_Exercise directions_
Some of the lines below need repeating. Reproduce exactly those between the lines holding "protection mechanisms available" and "63. Article 54", inclusive.

(Saved data entries)
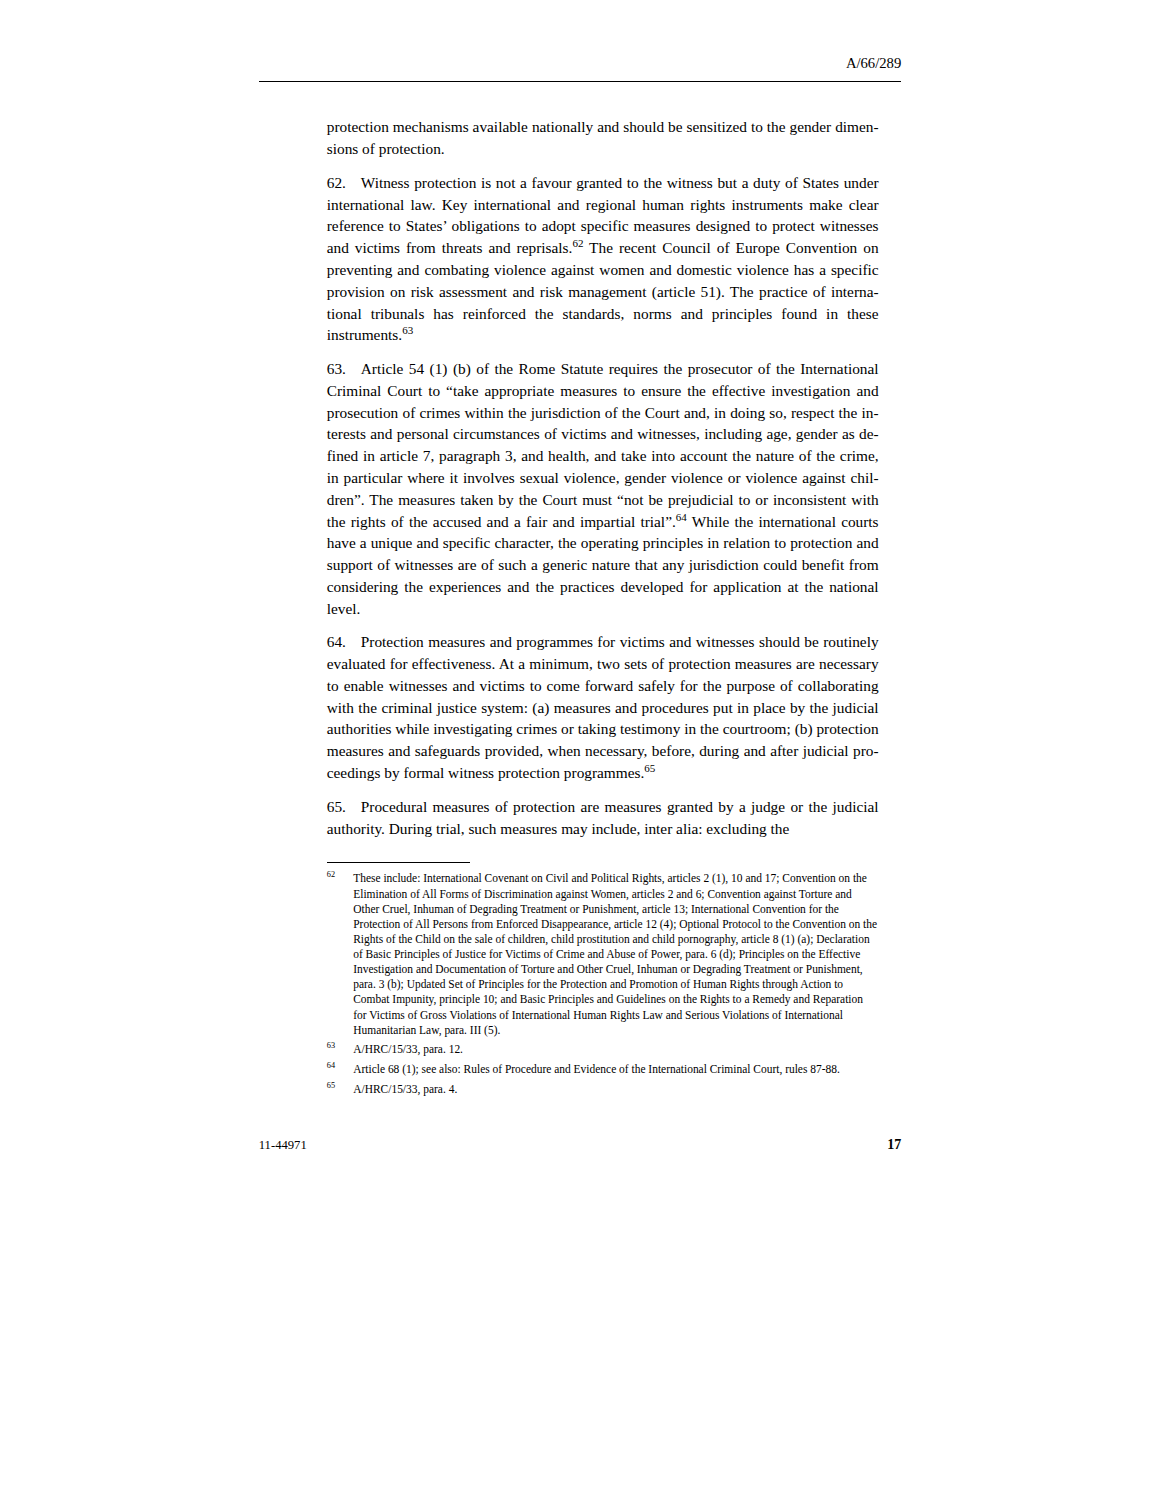A/66/289
protection mechanisms available nationally and should be sensitized to the gender dimensions of protection.
62. Witness protection is not a favour granted to the witness but a duty of States under international law. Key international and regional human rights instruments make clear reference to States’ obligations to adopt specific measures designed to protect witnesses and victims from threats and reprisals.62 The recent Council of Europe Convention on preventing and combating violence against women and domestic violence has a specific provision on risk assessment and risk management (article 51). The practice of international tribunals has reinforced the standards, norms and principles found in these instruments.63
63. Article 54 (1) (b) of the Rome Statute requires the prosecutor of the International Criminal Court to “take appropriate measures to ensure the effective investigation and prosecution of crimes within the jurisdiction of the Court and, in doing so, respect the interests and personal circumstances of victims and witnesses, including age, gender as defined in article 7, paragraph 3, and health, and take into account the nature of the crime, in particular where it involves sexual violence, gender violence or violence against children”. The measures taken by the Court must “not be prejudicial to or inconsistent with the rights of the accused and a fair and impartial trial”.64 While the international courts have a unique and specific character, the operating principles in relation to protection and support of witnesses are of such a generic nature that any jurisdiction could benefit from considering the experiences and the practices developed for application at the national level.
64. Protection measures and programmes for victims and witnesses should be routinely evaluated for effectiveness. At a minimum, two sets of protection measures are necessary to enable witnesses and victims to come forward safely for the purpose of collaborating with the criminal justice system: (a) measures and procedures put in place by the judicial authorities while investigating crimes or taking testimony in the courtroom; (b) protection measures and safeguards provided, when necessary, before, during and after judicial proceedings by formal witness protection programmes.65
65. Procedural measures of protection are measures granted by a judge or the judicial authority. During trial, such measures may include, inter alia: excluding the
62
These include: International Covenant on Civil and Political Rights, articles 2 (1), 10 and 17; Convention on the Elimination of All Forms of Discrimination against Women, articles 2 and 6; Convention against Torture and Other Cruel, Inhuman of Degrading Treatment or Punishment, article 13; International Convention for the Protection of All Persons from Enforced Disappearance, article 12 (4); Optional Protocol to the Convention on the Rights of the Child on the sale of children, child prostitution and child pornography, article 8 (1) (a); Declaration of Basic Principles of Justice for Victims of Crime and Abuse of Power, para. 6 (d); Principles on the Effective Investigation and Documentation of Torture and Other Cruel, Inhuman or Degrading Treatment or Punishment, para. 3 (b); Updated Set of Principles for the Protection and Promotion of Human Rights through Action to Combat Impunity, principle 10; and Basic Principles and Guidelines on the Rights to a Remedy and Reparation for Victims of Gross Violations of International Human Rights Law and Serious Violations of International Humanitarian Law, para. III (5).
63
A/HRC/15/33, para. 12.
64
Article 68 (1); see also: Rules of Procedure and Evidence of the International Criminal Court, rules 87-88.
65
A/HRC/15/33, para. 4.
11-44971
17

_Solution to this task_
protection mechanisms available nationally and should be sensitized to the gender dimensions of protection.
62. Witness protection is not a favour granted to the witness but a duty of States under international law. Key international and regional human rights instruments make clear reference to States’ obligations to adopt specific measures designed to protect witnesses and victims from threats and reprisals.62 The recent Council of Europe Convention on preventing and combating violence against women and domestic violence has a specific provision on risk assessment and risk management (article 51). The practice of international tribunals has reinforced the standards, norms and principles found in these instruments.63
63. Article 54 (1) (b) of the Rome Statute requires the prosecutor of the International Criminal Court to “take appropriate measures to ensure the effective investigation and prosecution of crimes within the jurisdiction of the Court and, in doing so, respect the interests and personal circumstances of victims and witnesses, including age, gender as defined in article 7, paragraph 3, and health, and take into account the nature of the crime, in particular where it involves sexual violence, gender violence or violence against children”. The measures taken by the Court must “not be prejudicial to or inconsistent with the rights of the accused and a fair and impartial trial”.64 While the international courts have a unique and specific character, the operating principles in relation to protection and support of witnesses are of such a generic nature that any jurisdiction could benefit from considering the experiences and the practices developed for application at the national level.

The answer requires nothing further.